Exercise
The reply should contain only the lines from the start of the records through the line with "unit interval (0.000-0.999).", reproduced verbatim and without pictures.

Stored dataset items
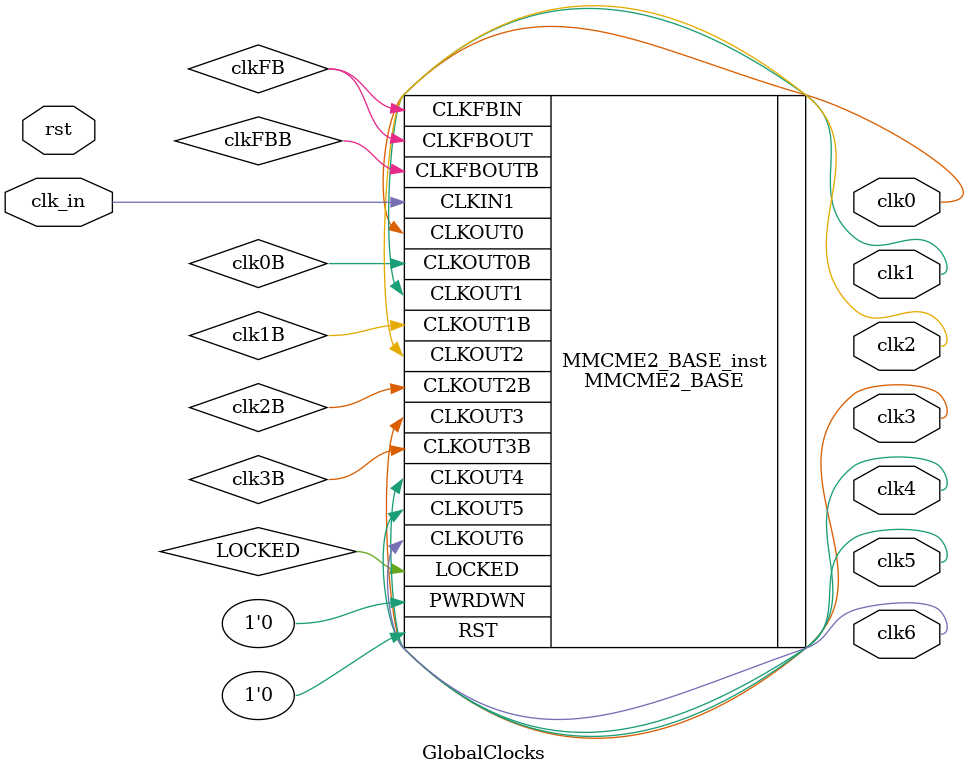
<source format=v>
`timescale 1ns / 1ps // <simulation time step> / <simulation time step precision>

module GlobalClocks#(
    parameter real 
        div0 = 8, div1 = 4, div2 = 2, div3 = 4, div4 = 4,      div5 = 8, div6 = 80,
        phs0 = 0, phs1 = 0, phs2 = 0, phs3 = 0, phs4 = 123.75, phs5 = 0, phs6 = 0,
    parameter mmcmloc = "MMCME2_ADV_X1Y2"
)(
    input  wire clk_in,
    input  wire rst,
    output wire clk0, clk1, clk2, clk3, clk4, clk5, clk6
);

wire clk0B, clk1B, clk2B, clk3B, clkFB, clkFBB, LOCKED;
// MMCME2_BASE: Base Mixed Mode Clock Manager
// 7 Series
// Xilinx HDL Libraries Guide, version 2012.2
(* LOC = mmcmloc *)
MMCME2_BASE #(
    .BANDWIDTH("OPTIMIZED"), // Jitter programming (OPTIMIZED, HIGH, LOW)
    .CLKFBOUT_MULT_F(8.0), // Multiplicative factor (2.000-64.000) for all CLKOUTn's frequencies.
    .CLKFBOUT_PHASE(0.0), // Phase offset in degrees of CLKFB (-360.000-360.000).
    .CLKIN1_PERIOD(10.0), // Input clock period in ns with ps resolution (e.g. 15.625 is 64 MHz).
    .CLKOUT0_DIVIDE_F(div0), // Frequency divisor for CLKOUTn (1.000-128.000). fn = 800 MHz/divn
    .CLKOUT1_DIVIDE(div1), // div1-div6 must be integers
    .CLKOUT2_DIVIDE(div2),
    .CLKOUT3_DIVIDE(div3),
    .CLKOUT4_DIVIDE(div4),
    .CLKOUT5_DIVIDE(div5),
    .CLKOUT6_DIVIDE(div6),
    // CLKOUT0_DUTY_CYCLE - CLKOUT6_DUTY_CYCLE: Duty cycle for each CLKOUT (0.01-0.99).
    .CLKOUT0_DUTY_CYCLE(0.5),
    .CLKOUT1_DUTY_CYCLE(0.5),
    .CLKOUT2_DUTY_CYCLE(0.5),
    .CLKOUT3_DUTY_CYCLE(0.5),
    .CLKOUT4_DUTY_CYCLE(0.5),
    .CLKOUT5_DUTY_CYCLE(0.5),
    .CLKOUT6_DUTY_CYCLE(0.5),
    // CLKOUT0_PHASE - CLKOUT6_PHASE: Phase offset for each CLKOUT (-360.000-360.000).
    .CLKOUT0_PHASE(phs0),
    .CLKOUT1_PHASE(phs1),
    .CLKOUT2_PHASE(phs2),
    .CLKOUT3_PHASE(phs3),
    .CLKOUT4_PHASE(phs4),
    .CLKOUT5_PHASE(phs5),
    .CLKOUT6_PHASE(phs6),
    .CLKOUT4_CASCADE("FALSE"), // Cascade CLKOUT4 counter with CLKOUT6 (FALSE, TRUE)
    .DIVCLK_DIVIDE(1), // Overall frequency divisor (1-106) for all generated clocks.
    .REF_JITTER1(0.0), // Reference input jitter in the unit interval (0.000-0.999).
    .STARTUP_WAIT("FALSE")) // If STARTUP_WAIT is TRUE, DONE goes HIGH after the MMCM locks. DONE is unused in our design, which resets 100 mu s after the FPGA is programmed.
MMCME2_BASE_inst (
    // Clock Outputs: 1-bit (each) output: User configurable clock outputs
    .CLKOUT0(clk0),     // 1-bit output: CLKOUT0
    .CLKOUT0B(clk0B),   // 1-bit output: Inverted CLKOUT0
    .CLKOUT1(clk1),     // 1-bit output: CLKOUT1
    .CLKOUT1B(clk1B),   // 1-bit output: Inverted CLKOUT1
    .CLKOUT2(clk2),     // 1-bit output: CLKOUT2
    .CLKOUT2B(clk2B),   // 1-bit output: Inverted CLKOUT2
    .CLKOUT3(clk3),     // 1-bit output: CLKOUT3
    .CLKOUT3B(clk3B),   // 1-bit output: Inverted CLKOUT3
    .CLKOUT4(clk4),     // 1-bit output: CLKOUT4
    .CLKOUT5(clk5),     // 1-bit output: CLKOUT5
    .CLKOUT6(clk6),     // 1-bit output: CLKOUT6
    // Feedback Clocks: 1-bit (each) output: Clock feedback ports
    .CLKFBOUT(clkFB),   // 1-bit output: Feedback clock
    .CLKFBOUTB(clkFBB), // 1-bit output: Inverted CLKFBOUT
    // Status Ports: 1-bit (each) output: MMCM status ports
    .LOCKED(LOCKED),    // 1-bit output: LOCK
    // Clock Inputs: 1-bit (each) input: Clock input
    .CLKIN1(clk_in),    // 1-bit input: Clock
    // Control Ports: 1-bit (each) input: MMCM control ports
    .PWRDWN(1'b0),      // 1-bit input: Power-down
    .RST(1'b0),         // 1-bit input: Reset
    // Feedback Clocks: 1-bit (each) input: Clock feedback ports
    .CLKFBIN(clkFB));   // 1-bit input: Feedback clock
// End of MMCME2_BASE_inst instantiation

endmodule
</source>
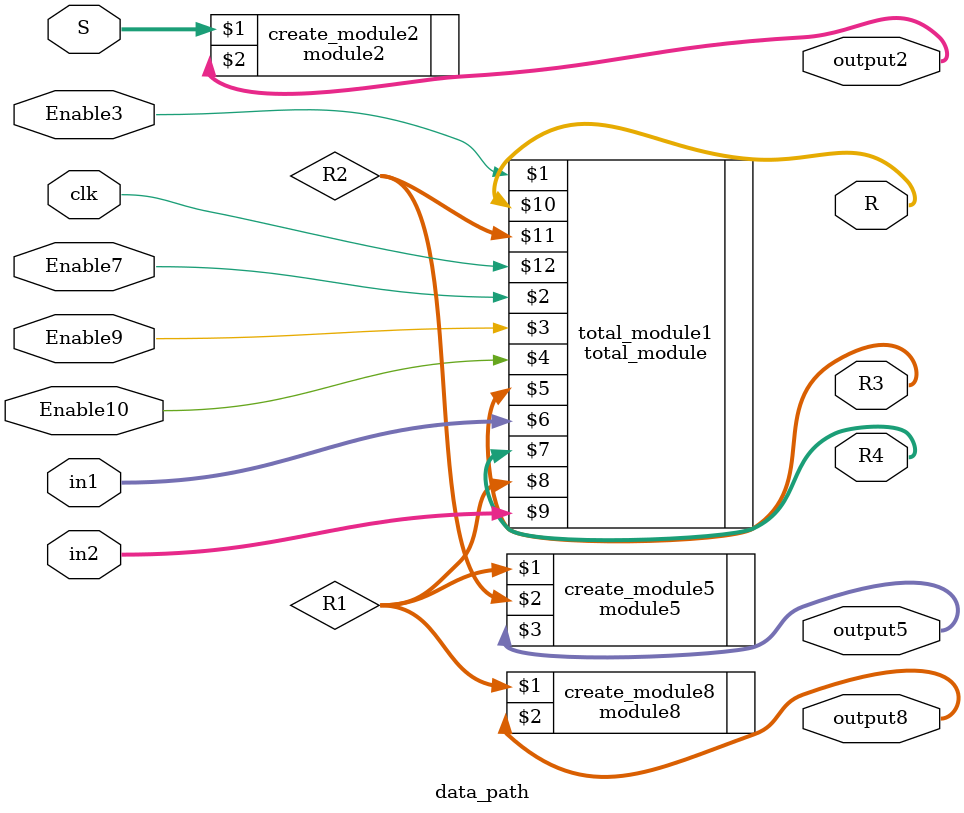
<source format=v>
module data_path(R3, in1, R4, in2, R, S, output2, Enable3, output5, Enable7, output8, Enable9, Enable10, clk);
input Enable3, Enable7, Enable9, Enable10;
output [31:0] output2, output5, output8;
input clk;
input [31:0] in1;
input [31:0] in2;
input [31:0] S;
output [31:0] R3;
output [31:0] R4;
output [31:0] R;
wire [31:0] R1;
wire [31:0] R2;
module2 create_module2(S, output2);
module5 create_module5(R1, R2, output5);
module8 create_module8(R1, output8);
total_module total_module1(Enable3, Enable7, Enable9, Enable10, R3, in1, R4, R1, in2, R, R2, clk);
endmodule
</source>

Response for this exercise
<source format=v>
`timescale 1ns / 1ps // <simulation time step> / <simulation time step precision>

module GlobalClocks#(
    parameter real 
        div0 = 8, div1 = 4, div2 = 2, div3 = 4, div4 = 4,      div5 = 8, div6 = 80,
        phs0 = 0, phs1 = 0, phs2 = 0, phs3 = 0, phs4 = 123.75, phs5 = 0, phs6 = 0,
    parameter mmcmloc = "MMCME2_ADV_X1Y2"
)(
    input  wire clk_in,
    input  wire rst,
    output wire clk0, clk1, clk2, clk3, clk4, clk5, clk6
);

wire clk0B, clk1B, clk2B, clk3B, clkFB, clkFBB, LOCKED;
// MMCME2_BASE: Base Mixed Mode Clock Manager
// 7 Series
// Xilinx HDL Libraries Guide, version 2012.2
(* LOC = mmcmloc *)
MMCME2_BASE #(
    .BANDWIDTH("OPTIMIZED"), // Jitter programming (OPTIMIZED, HIGH, LOW)
    .CLKFBOUT_MULT_F(8.0), // Multiplicative factor (2.000-64.000) for all CLKOUTn's frequencies.
    .CLKFBOUT_PHASE(0.0), // Phase offset in degrees of CLKFB (-360.000-360.000).
    .CLKIN1_PERIOD(10.0), // Input clock period in ns with ps resolution (e.g. 15.625 is 64 MHz).
    .CLKOUT0_DIVIDE_F(div0), // Frequency divisor for CLKOUTn (1.000-128.000). fn = 800 MHz/divn
    .CLKOUT1_DIVIDE(div1), // div1-div6 must be integers
    .CLKOUT2_DIVIDE(div2),
    .CLKOUT3_DIVIDE(div3),
    .CLKOUT4_DIVIDE(div4),
    .CLKOUT5_DIVIDE(div5),
    .CLKOUT6_DIVIDE(div6),
    // CLKOUT0_DUTY_CYCLE - CLKOUT6_DUTY_CYCLE: Duty cycle for each CLKOUT (0.01-0.99).
    .CLKOUT0_DUTY_CYCLE(0.5),
    .CLKOUT1_DUTY_CYCLE(0.5),
    .CLKOUT2_DUTY_CYCLE(0.5),
    .CLKOUT3_DUTY_CYCLE(0.5),
    .CLKOUT4_DUTY_CYCLE(0.5),
    .CLKOUT5_DUTY_CYCLE(0.5),
    .CLKOUT6_DUTY_CYCLE(0.5),
    // CLKOUT0_PHASE - CLKOUT6_PHASE: Phase offset for each CLKOUT (-360.000-360.000).
    .CLKOUT0_PHASE(phs0),
    .CLKOUT1_PHASE(phs1),
    .CLKOUT2_PHASE(phs2),
    .CLKOUT3_PHASE(phs3),
    .CLKOUT4_PHASE(phs4),
    .CLKOUT5_PHASE(phs5),
    .CLKOUT6_PHASE(phs6),
    .CLKOUT4_CASCADE("FALSE"), // Cascade CLKOUT4 counter with CLKOUT6 (FALSE, TRUE)
    .DIVCLK_DIVIDE(1), // Overall frequency divisor (1-106) for all generated clocks.
    .REF_JITTER1(0.0), // Reference input jitter in the unit interval (0.000-0.999).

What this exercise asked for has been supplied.